§ **DIRECTIONS FOR THIS TASK**
Determine the number of lines in the listing below where the string "weak" occurs; answer with the number alone.

§ **GIVEN RECORDS**

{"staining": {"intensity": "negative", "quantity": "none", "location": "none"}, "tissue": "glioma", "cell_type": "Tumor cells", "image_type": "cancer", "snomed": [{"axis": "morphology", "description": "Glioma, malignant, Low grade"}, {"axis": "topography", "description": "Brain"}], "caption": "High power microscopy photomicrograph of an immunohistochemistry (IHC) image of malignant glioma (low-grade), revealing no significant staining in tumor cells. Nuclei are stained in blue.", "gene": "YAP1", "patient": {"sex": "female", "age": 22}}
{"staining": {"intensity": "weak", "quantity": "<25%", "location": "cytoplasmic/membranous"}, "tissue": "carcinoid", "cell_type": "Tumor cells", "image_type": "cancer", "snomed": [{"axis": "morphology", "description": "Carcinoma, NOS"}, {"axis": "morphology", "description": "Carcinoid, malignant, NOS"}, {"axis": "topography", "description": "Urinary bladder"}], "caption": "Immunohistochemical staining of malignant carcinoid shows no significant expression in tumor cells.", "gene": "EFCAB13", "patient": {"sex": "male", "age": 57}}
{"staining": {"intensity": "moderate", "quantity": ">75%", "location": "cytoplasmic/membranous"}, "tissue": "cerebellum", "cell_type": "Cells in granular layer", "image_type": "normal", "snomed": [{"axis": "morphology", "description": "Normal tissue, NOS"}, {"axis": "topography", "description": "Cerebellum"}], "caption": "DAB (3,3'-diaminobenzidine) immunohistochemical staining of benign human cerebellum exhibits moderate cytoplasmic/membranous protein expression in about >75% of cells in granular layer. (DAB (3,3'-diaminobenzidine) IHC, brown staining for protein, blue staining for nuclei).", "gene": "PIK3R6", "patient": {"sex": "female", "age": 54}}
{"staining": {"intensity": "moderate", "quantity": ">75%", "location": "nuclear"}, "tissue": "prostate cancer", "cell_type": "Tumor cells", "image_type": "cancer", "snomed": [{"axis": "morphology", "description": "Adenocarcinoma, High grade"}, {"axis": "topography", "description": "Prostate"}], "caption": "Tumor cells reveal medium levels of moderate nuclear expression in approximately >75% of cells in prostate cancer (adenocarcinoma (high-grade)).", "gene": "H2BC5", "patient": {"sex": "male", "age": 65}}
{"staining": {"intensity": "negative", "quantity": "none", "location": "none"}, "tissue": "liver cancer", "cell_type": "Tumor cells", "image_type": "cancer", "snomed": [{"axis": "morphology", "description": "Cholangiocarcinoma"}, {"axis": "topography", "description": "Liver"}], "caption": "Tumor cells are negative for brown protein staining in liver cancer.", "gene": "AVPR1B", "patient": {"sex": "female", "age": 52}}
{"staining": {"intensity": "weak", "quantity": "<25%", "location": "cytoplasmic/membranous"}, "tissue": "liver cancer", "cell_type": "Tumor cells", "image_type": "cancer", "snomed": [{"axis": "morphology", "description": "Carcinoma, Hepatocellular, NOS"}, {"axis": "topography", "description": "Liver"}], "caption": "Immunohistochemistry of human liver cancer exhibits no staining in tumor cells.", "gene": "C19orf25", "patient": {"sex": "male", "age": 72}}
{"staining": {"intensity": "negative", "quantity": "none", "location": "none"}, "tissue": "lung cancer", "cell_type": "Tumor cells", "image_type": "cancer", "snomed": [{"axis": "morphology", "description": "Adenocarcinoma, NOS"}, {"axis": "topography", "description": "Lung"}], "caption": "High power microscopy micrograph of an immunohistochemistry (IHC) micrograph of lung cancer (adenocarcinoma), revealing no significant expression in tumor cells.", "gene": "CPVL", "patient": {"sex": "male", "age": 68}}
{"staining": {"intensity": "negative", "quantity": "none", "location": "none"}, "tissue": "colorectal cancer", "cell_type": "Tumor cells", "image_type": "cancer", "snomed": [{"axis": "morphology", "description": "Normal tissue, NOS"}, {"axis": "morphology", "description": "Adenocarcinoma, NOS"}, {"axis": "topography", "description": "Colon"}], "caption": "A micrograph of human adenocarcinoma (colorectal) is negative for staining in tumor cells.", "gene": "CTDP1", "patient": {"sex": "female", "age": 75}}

§ **RESULT FOR THIS TASK**
2